== SOURCE DATA ==

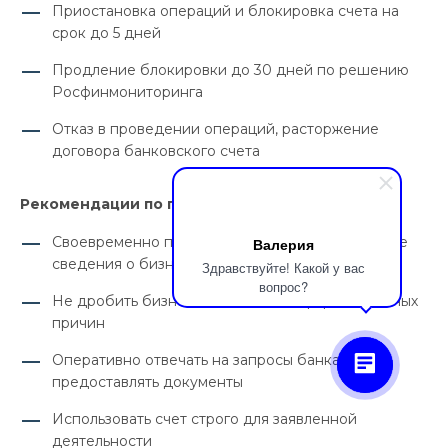
Приостановка операций и блокировка счета на
срок до 5 дней
Продление блокировки до 30 дней по решению
Росфинмониторинга
Отказ в проведении операций, расторжение
договора банковского счета
Рекомендации по профилактике блокировки:
+7 (383) 319-78-78
Своевременно предоставлять в банк актуальные
Валерия
spb@sapelkin.ru
сведения о бизнесе
Здравствуйте! Какой у вас
вопрос?
Не дробить бизнес на множество фирм без явных
Обратный звонок
причин
Оперативно отвечать на запросы банка,
предоставлять документы
Использовать счет строго для заявленной
деятельности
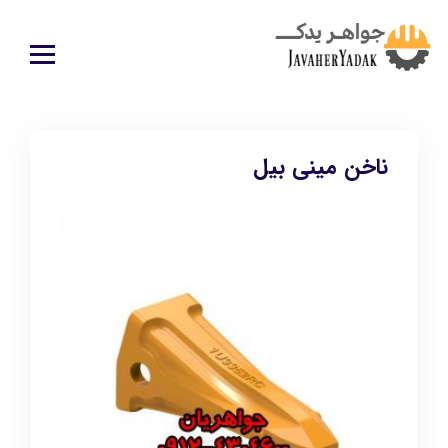
ناخن مینی بیل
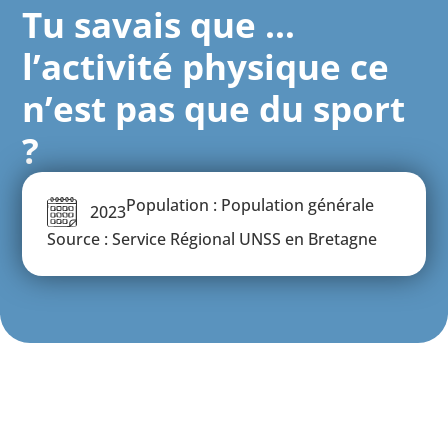
Tu savais que …
l’activité physique ce
n’est pas que du sport
?
Population : Population générale
2023
Source : Service Régional UNSS en Bretagne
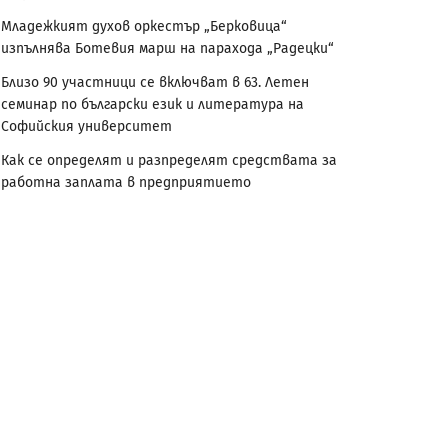
Младежкият духов оркестър „Берковица“
изпълнява Ботевия марш на парахода „Радецки“
Близо 90 участници се включват в 63. Летен
семинар по български език и литература на
Софийския университет
Как се определят и разпределят средствата за
работна заплата в предприятието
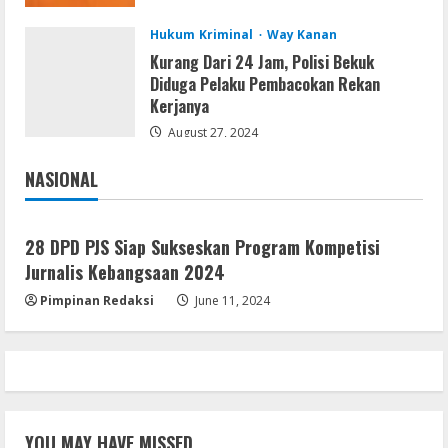
Hukum Kriminal
Way Kanan
Kurang Dari 24 Jam, Polisi Bekuk
Diduga Pelaku Pembacokan Rekan
Kerjanya
August 27, 2024
NASIONAL
Jakarta
Nasional
28 DPD PJS Siap Sukseskan Program Kompetisi
Jurnalis Kebangsaan 2024
Pimpinan Redaksi
June 11, 2024
YOU MAY HAVE MISSED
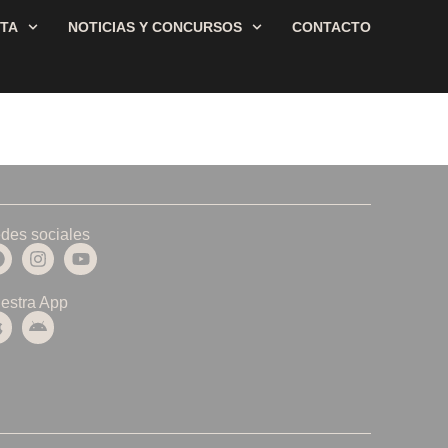
STA
NOTICIAS Y CONCURSOS
CONTACTO
des sociales
estra App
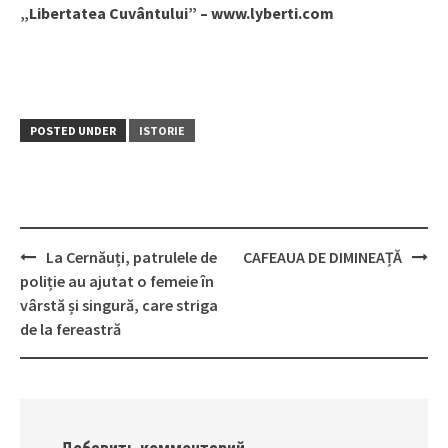
„Libertatea Cuvântului” – www.lyberti.com
POSTED UNDER
ISTORIE
La Cernăuți, patrulele de
CAFEAUA DE DIMINEAȚĂ
Post
poliție au ajutat o femeie în
navigation
vârstă și singură, care striga
de la fereastră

== JOB ==
List each line in the rows above that contains the string "блокировки".

== RESPONSE TO THIS EXERCISE ==
Продление блокировки до 30 дней по решению
Рекомендации по профилактике блокировки:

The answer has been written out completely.